Task to carry out>
Take each line from the entries that holds "rounded" and copy it out.

Data for this exercise>

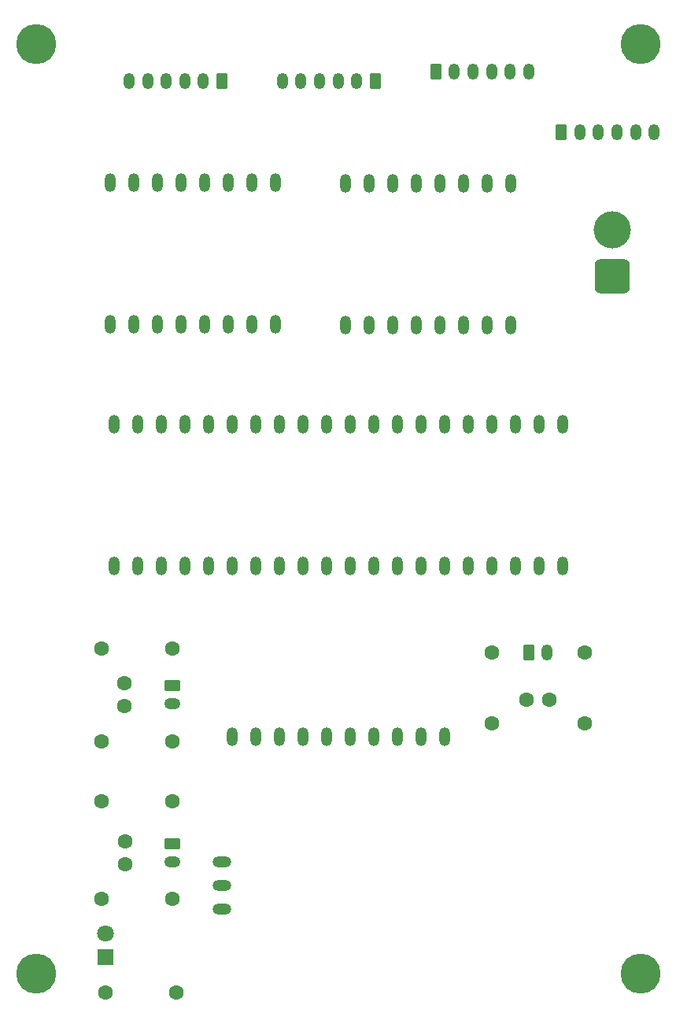
<source format=gbr>
%TF.GenerationSoftware,KiCad,Pcbnew,9.0.5*%
%TF.CreationDate,2026-01-18T22:42:43+00:00*%
%TF.ProjectId,Board,426f6172-642e-46b6-9963-61645f706362,v1*%
%TF.SameCoordinates,Original*%
%TF.FileFunction,Soldermask,Top*%
%TF.FilePolarity,Negative*%
%FSLAX46Y46*%
G04 Gerber Fmt 4.6, Leading zero omitted, Abs format (unit mm)*
G04 Created by KiCad (PCBNEW 9.0.5) date 2026-01-18 22:42:43*
%MOMM*%
%LPD*%
G01*
G04 APERTURE LIST*
G04 Aperture macros list*
%AMRoundRect*
0 Rectangle with rounded corners*
0 $1 Rounding radius*
0 $2 $3 $4 $5 $6 $7 $8 $9 X,Y pos of 4 corners*
0 Add a 4 corners polygon primitive as box body*
4,1,4,$2,$3,$4,$5,$6,$7,$8,$9,$2,$3,0*
0 Add four circle primitives for the rounded corners*
1,1,$1+$1,$2,$3*
1,1,$1+$1,$4,$5*
1,1,$1+$1,$6,$7*
1,1,$1+$1,$8,$9*
0 Add four rect primitives between the rounded corners*
20,1,$1+$1,$2,$3,$4,$5,0*
20,1,$1+$1,$4,$5,$6,$7,0*
20,1,$1+$1,$6,$7,$8,$9,0*
20,1,$1+$1,$8,$9,$2,$3,0*%
G04 Aperture macros list end*
%ADD10O,1.200000X1.750000*%
%ADD11RoundRect,0.250000X-0.350000X-0.625000X0.350000X-0.625000X0.350000X0.625000X-0.350000X0.625000X0*%
%ADD12C,1.600000*%
%ADD13R,1.800000X1.800000*%
%ADD14C,1.800000*%
%ADD15C,4.300000*%
%ADD16RoundRect,0.250000X-0.625000X0.350000X-0.625000X-0.350000X0.625000X-0.350000X0.625000X0.350000X0*%
%ADD17O,1.750000X1.200000*%
%ADD18RoundRect,0.250000X0.350000X0.625000X-0.350000X0.625000X-0.350000X-0.625000X0.350000X-0.625000X0*%
%ADD19O,1.200000X2.000000*%
%ADD20O,2.000000X1.200000*%
%ADD21RoundRect,0.760000X1.140000X-1.140000X1.140000X1.140000X-1.140000X1.140000X-1.140000X-1.140000X0*%
%ADD22C,4.000000*%
G04 APERTURE END LIST*
D10*
%TO.C,MJ4*%
X155500000Y-43000000D03*
X153500000Y-43000000D03*
X151500000Y-43000000D03*
X149500000Y-43000000D03*
X147500000Y-43000000D03*
D11*
X145500000Y-43000000D03*
%TD*%
D12*
%TO.C,C1*%
X112070000Y-128250000D03*
X112070000Y-125750000D03*
%TD*%
D11*
%TO.C,MJ2*%
X159000000Y-49500000D03*
D10*
X161000000Y-49500000D03*
X163000000Y-49500000D03*
X165000000Y-49500000D03*
X167000000Y-49500000D03*
X169000000Y-49500000D03*
%TD*%
D13*
%TO.C,D1*%
X110000000Y-138270000D03*
D14*
X110000000Y-135730000D03*
%TD*%
D15*
%TO.C,REF\u002A\u002A*%
X167500000Y-40000000D03*
%TD*%
%TO.C,REF\u002A\u002A*%
X167500000Y-140000000D03*
%TD*%
D12*
%TO.C,C2*%
X112000000Y-111250000D03*
X112000000Y-108750000D03*
%TD*%
D16*
%TO.C,J3*%
X117190000Y-109000000D03*
D17*
X117190000Y-111000000D03*
%TD*%
D18*
%TO.C,MJ3*%
X139000000Y-44000000D03*
D10*
X137000000Y-44000000D03*
X135000000Y-44000000D03*
X133000000Y-44000000D03*
X131000000Y-44000000D03*
X129000000Y-44000000D03*
%TD*%
D12*
%TO.C,C3*%
X157750000Y-110550000D03*
X155250000Y-110550000D03*
%TD*%
D19*
%TO.C,U1*%
X159130000Y-80890000D03*
X156590000Y-80890000D03*
X154050000Y-80890000D03*
X151510000Y-80890000D03*
X148970000Y-80890000D03*
X146430000Y-80890000D03*
X143890000Y-80890000D03*
X141350000Y-80890000D03*
X138810000Y-80890000D03*
X136270000Y-80890000D03*
X133730000Y-80890000D03*
X131190000Y-80890000D03*
X128650000Y-80890000D03*
X126110000Y-80890000D03*
X123570000Y-80890000D03*
X121030000Y-80890000D03*
X118490000Y-80890000D03*
X113410000Y-80890000D03*
X115950000Y-80890000D03*
X110870000Y-96110000D03*
X113410000Y-96110000D03*
X115950000Y-96110000D03*
X118490000Y-96110000D03*
X121030000Y-96110000D03*
X123570000Y-96110000D03*
X126110000Y-96110000D03*
X128650000Y-96110000D03*
X131190000Y-96110000D03*
X133730000Y-96110000D03*
X136270000Y-96110000D03*
X138810000Y-96110000D03*
X141350000Y-96110000D03*
X143890000Y-96110000D03*
X146430000Y-96110000D03*
X148970000Y-96110000D03*
X151510000Y-96110000D03*
X156590000Y-96110000D03*
X159130000Y-96110000D03*
X110870000Y-80890000D03*
X154050000Y-96110000D03*
%TD*%
D12*
%TO.C,R2*%
X117120000Y-132000000D03*
X109500000Y-132000000D03*
%TD*%
D11*
%TO.C,J4*%
X155500000Y-105500000D03*
D10*
X157500000Y-105500000D03*
%TD*%
D16*
%TO.C,J2*%
X117120000Y-126000000D03*
D17*
X117120000Y-128000000D03*
%TD*%
D15*
%TO.C,REF\u002A\u002A*%
X102500000Y-140000000D03*
%TD*%
D19*
%TO.C,DR1*%
X120590000Y-54880000D03*
X123130000Y-54880000D03*
X118050000Y-54880000D03*
X115510000Y-54880000D03*
X112970000Y-54880000D03*
X112970000Y-70120000D03*
X115510000Y-70120000D03*
X118050000Y-70120000D03*
X110430000Y-70120000D03*
X110430000Y-54880000D03*
X120590000Y-70120000D03*
X125670000Y-54880000D03*
X123130000Y-70120000D03*
X125670000Y-70120000D03*
X128210000Y-70120000D03*
X128210000Y-54880000D03*
%TD*%
%TO.C,S1*%
X123570000Y-114500000D03*
X126110000Y-114500000D03*
X128650000Y-114500000D03*
X131190000Y-114500000D03*
X133730000Y-114500000D03*
X136270000Y-114500000D03*
X138810000Y-114500000D03*
X141350000Y-114500000D03*
X143890000Y-114500000D03*
X146430000Y-114500000D03*
%TD*%
D18*
%TO.C,MJ1*%
X122500000Y-44000000D03*
D10*
X120500000Y-44000000D03*
X118500000Y-44000000D03*
X116500000Y-44000000D03*
X114500000Y-44000000D03*
X112500000Y-44000000D03*
%TD*%
D12*
%TO.C,R5*%
X109500000Y-121500000D03*
X117120000Y-121500000D03*
%TD*%
D19*
%TO.C,DR2*%
X145940000Y-55000000D03*
X148480000Y-55000000D03*
X143400000Y-55000000D03*
X140860000Y-55000000D03*
X138320000Y-55000000D03*
X138320000Y-70240000D03*
X140860000Y-70240000D03*
X143400000Y-70240000D03*
X135780000Y-70240000D03*
X135780000Y-55000000D03*
X145940000Y-70240000D03*
X151020000Y-55000000D03*
X148480000Y-70240000D03*
X151020000Y-70240000D03*
X153560000Y-70240000D03*
X153560000Y-55000000D03*
%TD*%
D12*
%TO.C,R1*%
X110000000Y-142000000D03*
X117620000Y-142000000D03*
%TD*%
D15*
%TO.C,REF\u002A\u002A*%
X102500000Y-40000000D03*
%TD*%
D20*
%TO.C,RS1*%
X122500000Y-128000000D03*
X122500000Y-130540000D03*
X122500000Y-133080000D03*
%TD*%
D12*
%TO.C,R3*%
X117120000Y-115000000D03*
X109500000Y-115000000D03*
%TD*%
%TO.C,R6*%
X109570000Y-105000000D03*
X117190000Y-105000000D03*
%TD*%
%TO.C,R4*%
X161500000Y-105500000D03*
X161500000Y-113120000D03*
%TD*%
%TO.C,R7*%
X151500000Y-113120000D03*
X151500000Y-105500000D03*
%TD*%
D21*
%TO.C,J1*%
X164500000Y-65000000D03*
D22*
X164500000Y-60000000D03*
%TD*%
M02*

</source>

Expected answer>
0 Rectangle with rounded corners*
0 Add four circle primitives for the rounded corners*
0 Add four rect primitives between the rounded corners*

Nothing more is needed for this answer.